As to what defaults Phenix uses, that is better left to one of the Phenix developers to comment on.
Cheers,
Richard
Dr Richard Gildea
Data Analysis Scientist
Tel: +441235 77 8078
Diamond Light Source Ltd.
Diamond House
Harwell Science & Innovation Campus
Didcot
Oxfordshire
OX11 0DE
________________________________________
From: [email protected] [[email protected]] on behalf of Keitaro Yamashita [[email protected]]
Sent: 01 November 2016 10:41
To: cctbx mailing list
Subject: Re: [cctbxbb] use_internal_variance in iotbx.merging_statistics
Dear Richard and everyone,
Thanks for your reply. What kind of input do you give to
iotbx.merging_statistics in xia2? For example, when XDS file is given,
use_internal_variance=False is not passed to merge_equivalents()
function. Please look at the lines of
filter_intensities_by_sigma.__init__() in iotbx/merging_statistics.py.
When sigma_filtering == "xds" or sigma_filtering == "scalepack",
array_merged is recalculated using merge_equivalents() with default
arguments.
If nobody disagrees, I would like to commit the fix so that
use_internal_variance variable is passed to all merge_equivalents()
function calls.
I am afraid that the behavior in the phenix-1.11 would be confusing.

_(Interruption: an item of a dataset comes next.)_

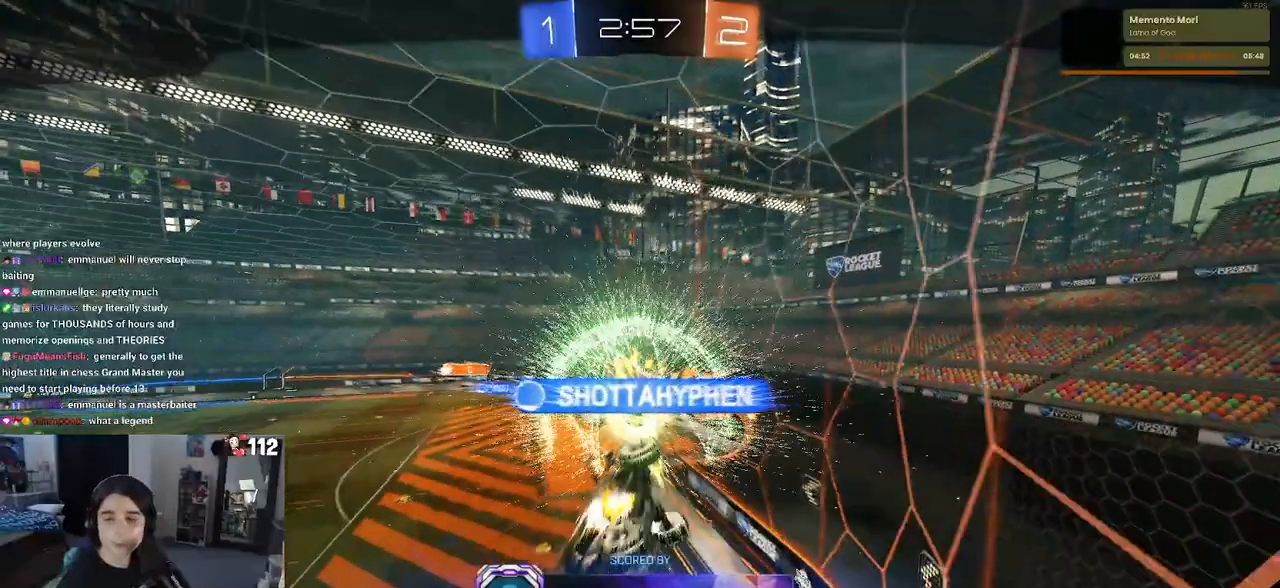
{"buttons": [], "left_stick": "center", "right_stick": "center", "events": []}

In phenix.table_one (mmtbx/command_line/table_one.py),
use_internal_variance=False is default. This will be OK with the fix
I suggested above.
Can it also be default in phenix.merging_statistics, not to change the
program behavior through phenix versions?
Best regards,
Keitaro
2016-11-01 18:21 GMT+09:00
Dear Keitaro,
iotbx.merging_statistics does have the option to change the parameter use_internal_variance. In xia2 we use the defaults use_internal_variance=False, eliminate_sys_absent=False, n_bins=20, when calculating merging statistics which give comparable results to those calculate by Aimless:
$ iotbx.merging_statistics Usage: phenix.merging_statistics [data_file] [options...]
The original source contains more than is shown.